Headaches and migraines are common symptoms that respond well to acupuncture treatment. They can be classified based on pain location or cause, and while treatment methods are similar, they must be tailored to each specific type.

In treating headaches, acupoints in the corresponding reflex areas of the head are typically selected. Neck and back acupoints, such as from Tianzhu to Dashu region, are also frequently used, often presenting as tender or nodular points.

Numerous global clinical studies have validated acupuncture's effectiveness in treating headaches, particularly migraines and tension-type headaches. Its analgesic effects are widely recognized.

Different types of headaches exhibit specific characteristics, which should be considered in treatment. For instance, patients with tension-type headaches often exhibit significant tenderness in the trapezius muscle. Treating this area can markedly alleviate headache symptoms. When treating, it’s essential to examine and stimulate acupoints or reflex points on the trapezius, such as Tianzhu, Fengchi, Dazhui, Jianzhongshu, and Feishu on the neck and upper back.

Migraine patients often experience fullness or protrusion at the temples during attacks. Bleeding may occur after needling but typically results in pain relief. As treatment progresses, the tension at the temples normalizes, and bleeding diminishes, suggesting that some headaches may be related to abnormal local vascular tension.

Patients with low cerebral blood pressure often have sleep disorders, such as insomnia, hypersomnia, lack of concentration, memory decline, and emotional excitability, along with neck and shoulder injuries and muscle spasms. Acupuncture, transcutaneous electrical nerve stimulation, or laser therapy can help normalize abnormal cerebral blood pressure. In some patients, cerebral blood pressure abnormalities are related to the position of the head and neck, termed “cervicocephalic positional vertigo,” which may affect certain visceral functions.

Therefore, acupuncture can be used to regulate headaches caused by high cerebral blood pressure. For instance, bloodletting acupuncture at the temples or other superficial temporal vessels can be effective. Headaches often associated with nausea or gastric discomfort suggest that stomach discomfort may be a cause or result of the headache. In such cases, acupoints for gastrointestinal disorders should be stimulated concurrently.

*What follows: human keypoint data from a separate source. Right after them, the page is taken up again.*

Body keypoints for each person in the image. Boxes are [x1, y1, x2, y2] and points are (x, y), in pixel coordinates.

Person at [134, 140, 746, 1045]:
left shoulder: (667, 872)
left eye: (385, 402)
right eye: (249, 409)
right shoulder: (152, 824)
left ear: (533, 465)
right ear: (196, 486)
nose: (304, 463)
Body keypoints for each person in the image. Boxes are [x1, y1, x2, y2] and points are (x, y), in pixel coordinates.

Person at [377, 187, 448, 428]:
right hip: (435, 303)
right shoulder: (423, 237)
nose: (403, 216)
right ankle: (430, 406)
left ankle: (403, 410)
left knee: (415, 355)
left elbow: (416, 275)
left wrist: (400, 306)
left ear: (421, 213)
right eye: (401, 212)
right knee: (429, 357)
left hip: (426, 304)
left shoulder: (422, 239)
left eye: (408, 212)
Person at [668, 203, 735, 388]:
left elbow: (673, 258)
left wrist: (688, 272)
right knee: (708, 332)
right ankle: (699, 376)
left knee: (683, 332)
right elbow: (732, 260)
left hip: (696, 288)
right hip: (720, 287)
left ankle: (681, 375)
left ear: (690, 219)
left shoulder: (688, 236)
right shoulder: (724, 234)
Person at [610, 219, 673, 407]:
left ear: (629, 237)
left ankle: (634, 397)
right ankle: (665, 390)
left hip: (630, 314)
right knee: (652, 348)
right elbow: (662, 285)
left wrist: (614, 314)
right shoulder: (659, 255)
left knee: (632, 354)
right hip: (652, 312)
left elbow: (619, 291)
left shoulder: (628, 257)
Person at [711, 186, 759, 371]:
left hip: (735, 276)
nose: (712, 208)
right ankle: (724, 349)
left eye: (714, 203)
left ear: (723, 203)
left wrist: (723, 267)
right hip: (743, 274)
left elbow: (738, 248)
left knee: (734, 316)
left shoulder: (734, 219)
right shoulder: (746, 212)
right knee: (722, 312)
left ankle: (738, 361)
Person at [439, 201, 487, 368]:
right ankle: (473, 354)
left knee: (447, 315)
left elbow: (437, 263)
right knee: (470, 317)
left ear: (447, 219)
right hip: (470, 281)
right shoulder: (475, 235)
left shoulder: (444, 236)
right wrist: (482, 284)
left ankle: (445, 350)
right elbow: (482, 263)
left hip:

Stimulation of Yintang, with the needle angled towards the tip of the nose for 2-3 mm, often leads to local skin reddening or slight bleeding after 20 minutes, indicating effective treatment.

For headaches with variable pain points or vague symptoms, treatment should not be limited to head acupoints. Often, stimulating central reflex zones at the extremities and combining specific acupoints suffices. For patients with headaches potentially caused by menstrual or reproductive issues, careful examination and stimulation of reflex points in the urinary-genital reflex area, such as Sanyinjiao, Yinlingquan, Ququan, and Xiaochangshu in the lower limbs and lumbosacral area, are necessary.

Auricular acupuncture offers prolonged stimulation and is suitable for patients with frequent headaches who cannot receive timely treatment. Combining auricular acupuncture with body acupuncture can enhance effectiveness, especially in patients who respond poorly to body acupuncture alone.

In conclusion, acupuncture treatment for headaches is a comprehensive process that requires selecting appropriate acupoints and treatment methods based on the type of headache, symptoms, and individual differences. Through meticulous observation and precise treatment, acupuncture can effectively alleviate headaches, offering comfort and relief to patients.